When your body stabilizes, your mind stops bargaining.


Step 2: Remove Inputs Before Adding Outputs

Most people try to add discipline before they subtract noise.

That’s backwards.

You raise your state faster by removing drains than by stacking habits.

Look at:

  • constant notifications
  • endless scrolling
  • background noise all day
  • conversations that never go anywhere
  • environments that fragment your attention

You don’t need monk-level isolation.
You need less interference.

A calmer input stream produces a calmer internal state.
And calm is power.


Step 3: Structure Your Day So You Don’t Rely on Willpower

Negotiation happens when structure is missing.

When your day is loose, everything becomes optional.
When everything is optional, standards decay.

Raising your state means:

  • fixed training times
  • fixed work blocks
  • fixed meals
  • fixed sleep windows

Not because rigidity is good —
but because predictability calms the nervous system.

A calm nervous system doesn’t seek cheap relief.
It seeks alignment.


Step 4: Stop Asking Yourself How You Feel

This is subtle, but critical.

The moment you ask:
“Do I feel like it?”
“What’s my motivation today?”
“Am I in the mood?”

You’ve already lowered your state.

High-state people don’t check their feelings constantly.
They act first.
Their feelings catch up.

Action stabilizes state.
Not the other way around.


Step 5: Create One Non-Negotiable Daily Anchor

You don’t need ten habits.
You need one anchor that reinforces identity.

Something that happens no matter what:

  • training
  • writing
  • walking alone
  • disciplined work block

This anchor becomes proof.

And proof changes state faster than motivation ever will.

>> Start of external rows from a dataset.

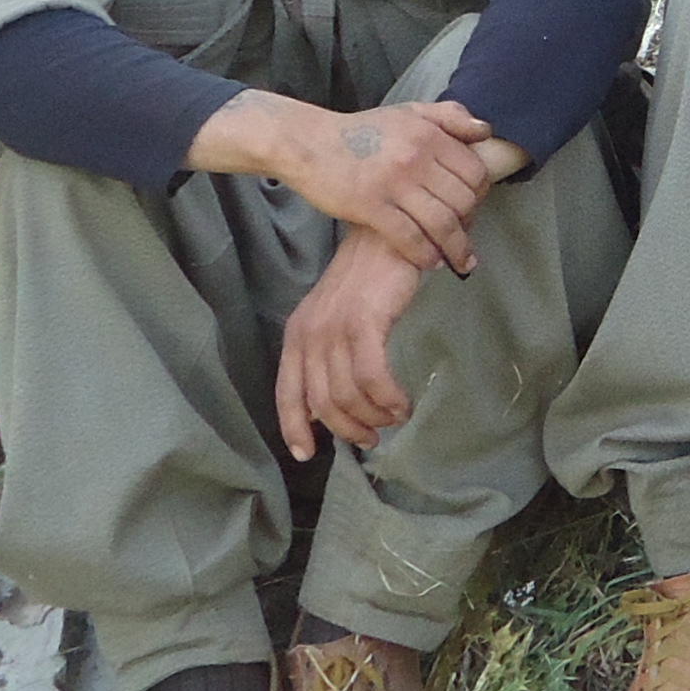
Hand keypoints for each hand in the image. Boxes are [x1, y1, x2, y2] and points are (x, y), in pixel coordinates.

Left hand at [276, 226, 426, 458]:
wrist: (391, 236)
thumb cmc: (371, 279)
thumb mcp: (338, 318)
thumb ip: (328, 357)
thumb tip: (324, 405)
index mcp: (297, 334)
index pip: (287, 393)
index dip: (293, 428)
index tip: (307, 454)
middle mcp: (309, 333)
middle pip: (322, 402)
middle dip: (348, 429)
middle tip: (373, 438)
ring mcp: (334, 328)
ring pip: (347, 394)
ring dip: (373, 416)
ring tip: (395, 417)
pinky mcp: (364, 322)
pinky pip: (372, 378)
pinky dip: (388, 398)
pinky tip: (402, 403)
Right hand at [280, 97, 496, 272]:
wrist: (308, 141)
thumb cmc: (359, 130)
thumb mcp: (407, 112)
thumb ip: (449, 117)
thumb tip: (485, 131)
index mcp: (429, 135)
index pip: (474, 172)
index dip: (480, 195)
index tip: (474, 209)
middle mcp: (416, 158)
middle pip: (463, 200)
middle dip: (470, 224)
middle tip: (465, 238)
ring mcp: (393, 183)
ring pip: (442, 223)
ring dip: (455, 248)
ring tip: (458, 262)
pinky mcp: (370, 206)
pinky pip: (409, 237)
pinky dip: (425, 254)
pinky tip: (430, 263)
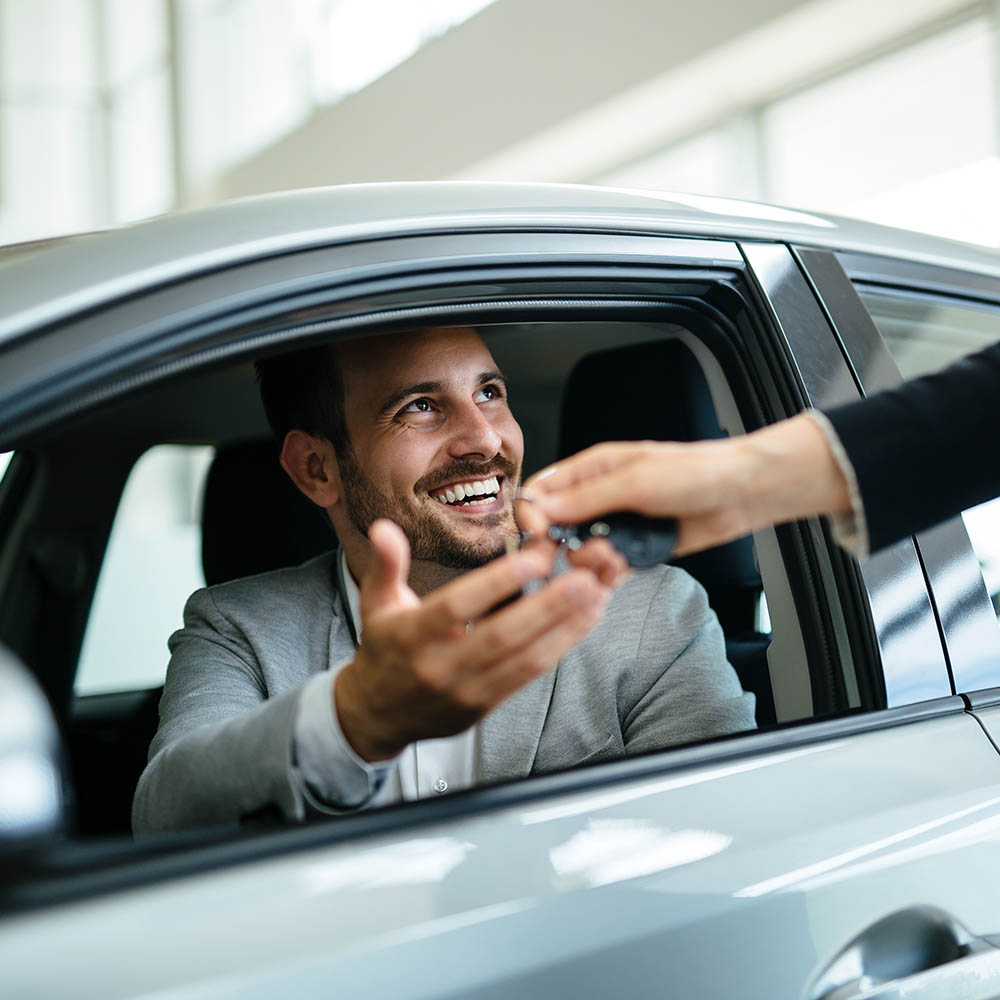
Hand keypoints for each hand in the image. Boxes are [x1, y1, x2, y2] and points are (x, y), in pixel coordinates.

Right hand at [334, 519, 615, 761]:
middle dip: (548, 606)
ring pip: (524, 659)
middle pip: (502, 635)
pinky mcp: (486, 705)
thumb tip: (385, 528)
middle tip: (584, 577)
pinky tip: (583, 622)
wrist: (378, 715)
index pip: (458, 606)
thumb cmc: (384, 649)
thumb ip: (386, 564)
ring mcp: (467, 690)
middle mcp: (442, 665)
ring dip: (565, 627)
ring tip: (596, 595)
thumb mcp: (376, 602)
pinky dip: (559, 647)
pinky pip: (528, 676)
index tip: (533, 558)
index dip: (497, 583)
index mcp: (413, 635)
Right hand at [518, 439, 752, 556]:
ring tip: (614, 559)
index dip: (533, 515)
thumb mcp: (635, 481)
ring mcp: (617, 525)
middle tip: (578, 556)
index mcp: (592, 469)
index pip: (542, 491)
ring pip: (580, 552)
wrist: (741, 493)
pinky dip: (609, 576)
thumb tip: (540, 509)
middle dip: (561, 546)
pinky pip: (608, 568)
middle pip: (556, 527)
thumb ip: (586, 498)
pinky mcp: (636, 549)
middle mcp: (599, 497)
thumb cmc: (695, 472)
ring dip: (590, 563)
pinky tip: (620, 572)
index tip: (540, 536)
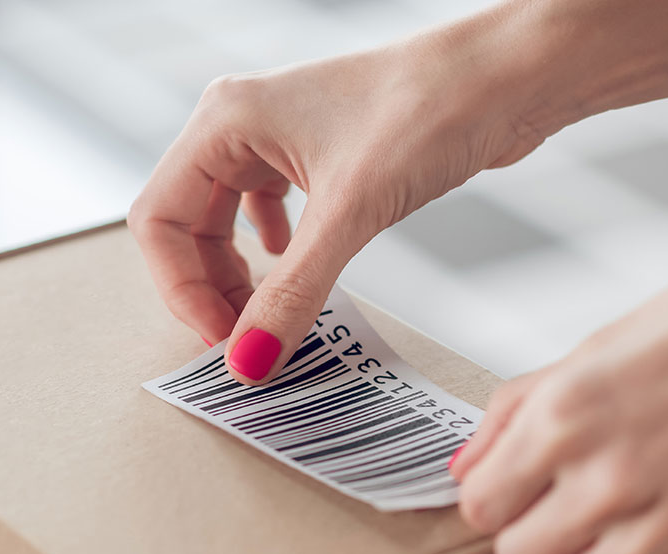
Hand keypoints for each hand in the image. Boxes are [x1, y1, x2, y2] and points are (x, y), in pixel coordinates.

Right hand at [129, 6, 553, 383]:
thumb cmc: (430, 109)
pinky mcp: (320, 155)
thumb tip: (248, 361)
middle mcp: (241, 125)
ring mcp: (280, 138)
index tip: (221, 339)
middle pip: (188, 223)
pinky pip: (270, 212)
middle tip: (247, 343)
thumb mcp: (352, 213)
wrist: (508, 77)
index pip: (159, 218)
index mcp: (225, 121)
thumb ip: (293, 293)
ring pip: (226, 221)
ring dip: (240, 276)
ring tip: (270, 320)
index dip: (181, 288)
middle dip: (209, 288)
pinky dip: (275, 253)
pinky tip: (297, 270)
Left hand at [450, 223, 667, 553]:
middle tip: (576, 523)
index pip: (479, 506)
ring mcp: (665, 524)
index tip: (530, 495)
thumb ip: (519, 410)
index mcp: (563, 415)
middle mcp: (605, 475)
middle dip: (538, 545)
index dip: (501, 504)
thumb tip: (466, 468)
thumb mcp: (598, 346)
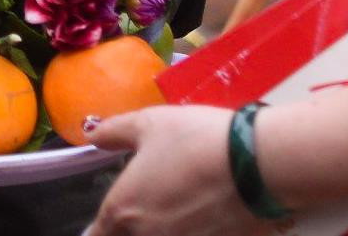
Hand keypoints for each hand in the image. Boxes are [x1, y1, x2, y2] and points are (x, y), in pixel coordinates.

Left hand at [84, 105, 266, 235]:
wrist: (256, 164)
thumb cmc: (194, 139)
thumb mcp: (148, 123)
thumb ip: (113, 132)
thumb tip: (92, 135)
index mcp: (123, 211)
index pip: (96, 234)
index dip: (101, 226)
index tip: (111, 218)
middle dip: (131, 227)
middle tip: (151, 201)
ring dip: (162, 228)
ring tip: (180, 204)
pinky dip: (193, 229)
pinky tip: (204, 213)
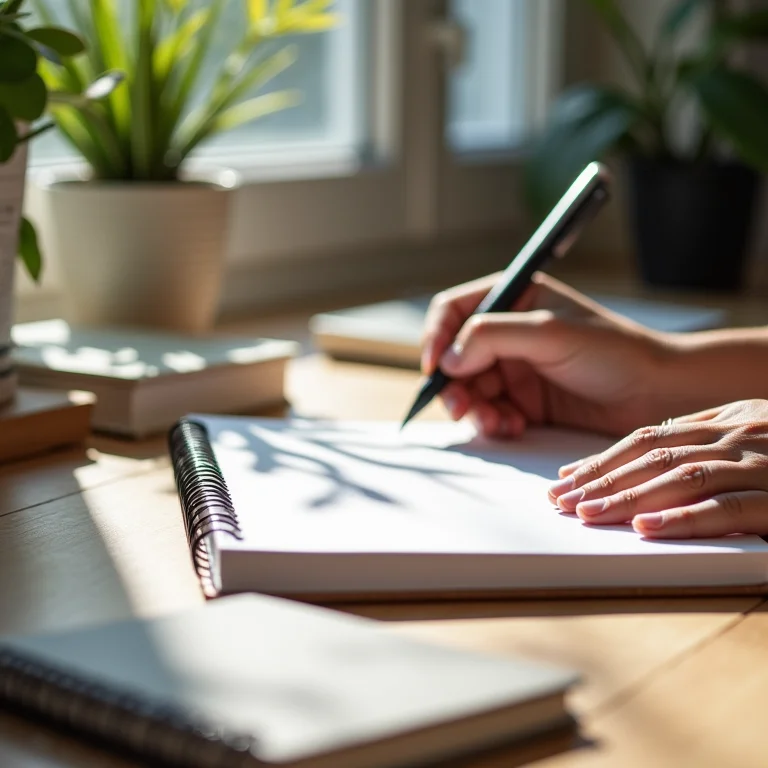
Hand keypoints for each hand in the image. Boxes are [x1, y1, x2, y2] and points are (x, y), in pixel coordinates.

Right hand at [422, 272, 674, 438]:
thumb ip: (492, 337)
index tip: (435, 367)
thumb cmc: (615, 352)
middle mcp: (509, 332)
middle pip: (454, 356)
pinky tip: (513, 428)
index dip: (436, 337)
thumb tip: (445, 359)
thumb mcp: (550, 334)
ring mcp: (516, 368)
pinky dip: (494, 423)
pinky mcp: (525, 401)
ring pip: (469, 389)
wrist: (658, 394)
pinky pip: (490, 413)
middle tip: (462, 407)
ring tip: (495, 423)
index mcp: (515, 298)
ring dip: (474, 409)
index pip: (454, 311)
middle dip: (454, 384)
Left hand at [549, 399, 767, 538]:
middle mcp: (738, 437)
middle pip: (655, 456)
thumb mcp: (754, 441)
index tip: (567, 479)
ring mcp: (759, 465)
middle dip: (602, 480)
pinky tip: (647, 527)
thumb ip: (705, 445)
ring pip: (681, 478)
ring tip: (589, 514)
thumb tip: (647, 459)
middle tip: (562, 501)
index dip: (603, 459)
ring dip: (629, 497)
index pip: (649, 438)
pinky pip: (727, 509)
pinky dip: (684, 517)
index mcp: (727, 421)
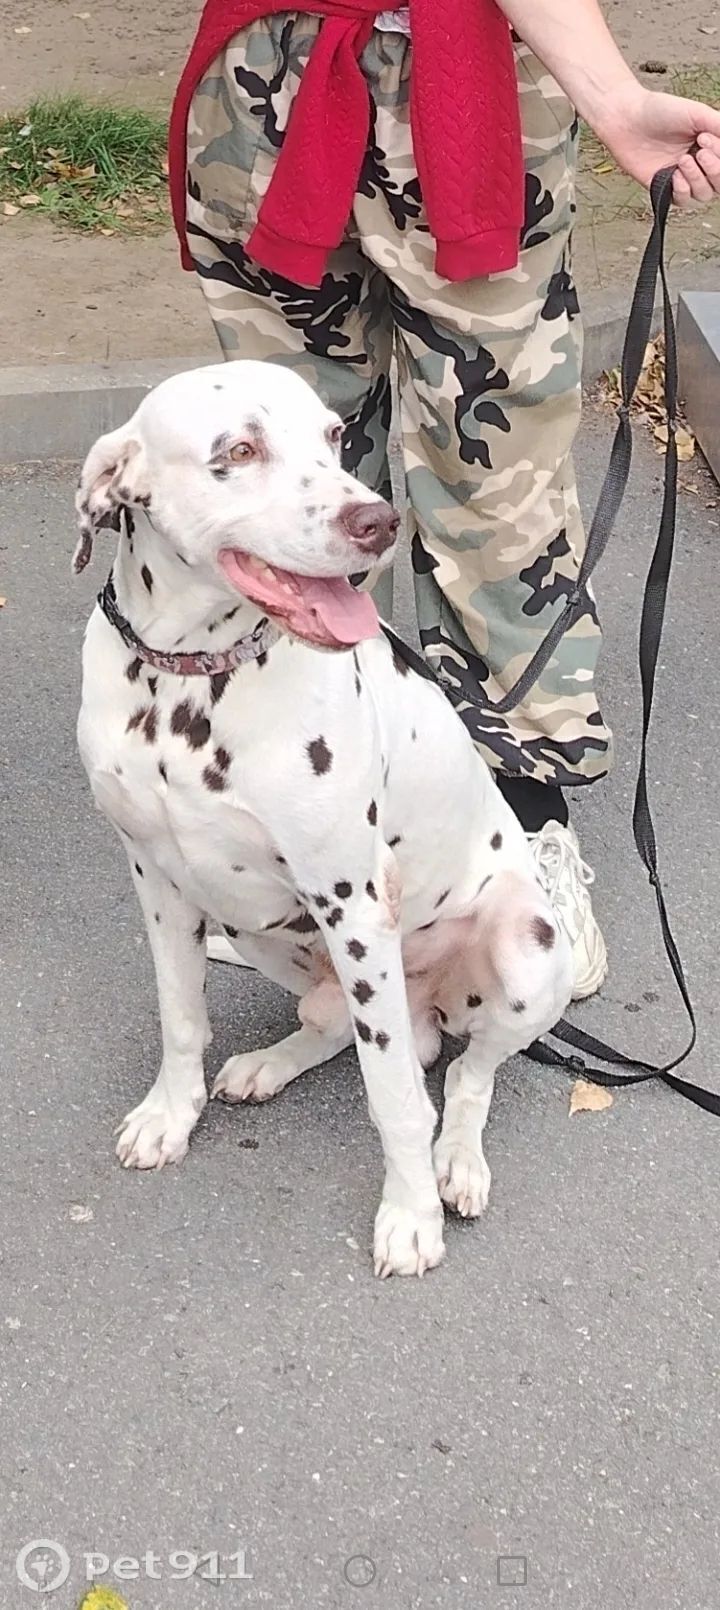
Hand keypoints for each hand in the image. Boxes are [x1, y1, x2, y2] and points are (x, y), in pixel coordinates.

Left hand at [596, 85, 719, 207]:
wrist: (627, 119)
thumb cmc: (659, 111)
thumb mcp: (697, 113)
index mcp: (711, 144)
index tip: (706, 137)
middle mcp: (700, 163)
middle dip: (715, 170)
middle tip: (700, 151)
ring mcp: (683, 177)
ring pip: (704, 194)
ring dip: (698, 179)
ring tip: (683, 160)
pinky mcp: (664, 188)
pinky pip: (683, 201)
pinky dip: (683, 190)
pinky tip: (675, 174)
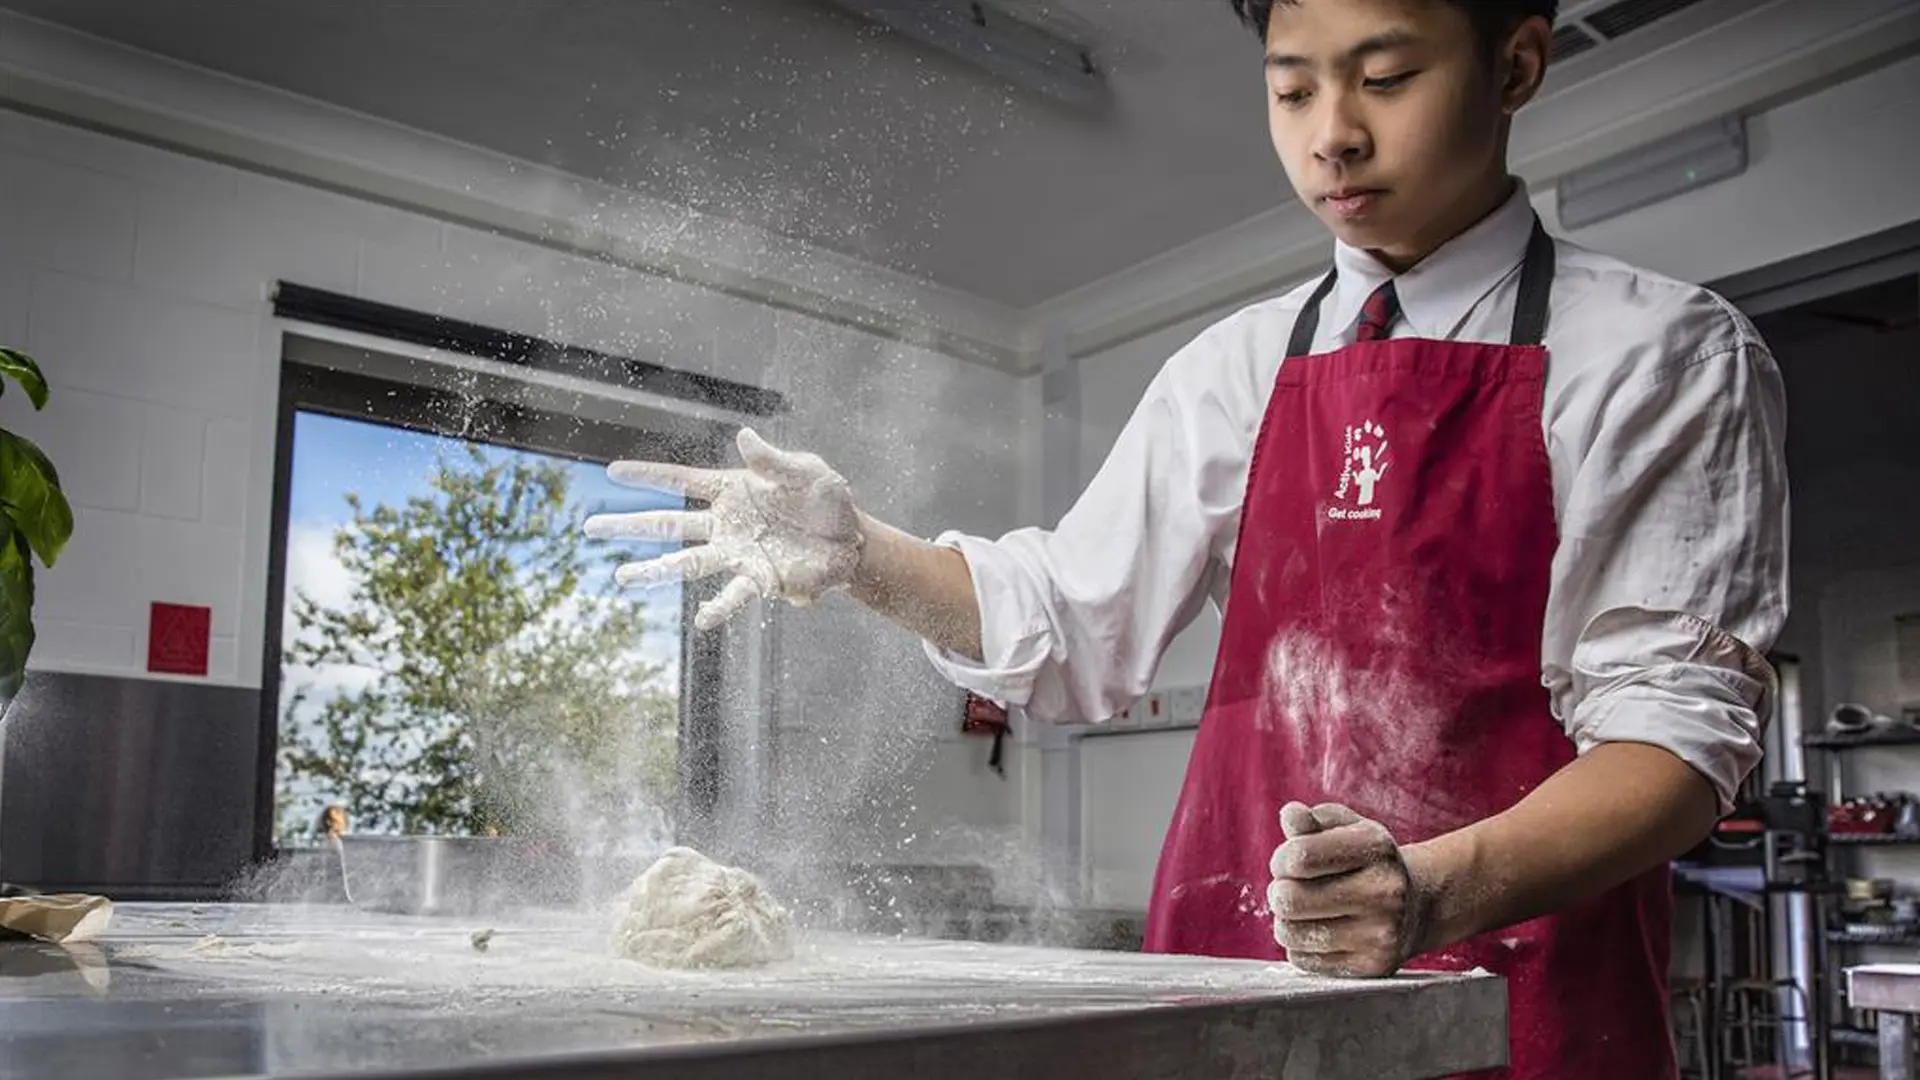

What Happens When You Do This Consistently

Here’s what you’ll notice first:

You stop negotiating.
You stop justifying.
You stop explaining yourself internally.

You don’t decide to have standards.
You default to them.

Bad options stop feeling tempting.
Low-effort people feel loud.
Old habits feel foreign.

Not because you’re forcing anything —
but because your state no longer supports them.


This Is the Real Shift

Most people try to live at a higher standard than their state can sustain.

That’s why they keep falling back.

Raise your state first.
Let standards rise as a consequence.

That’s how change becomes quiet, stable, and irreversible.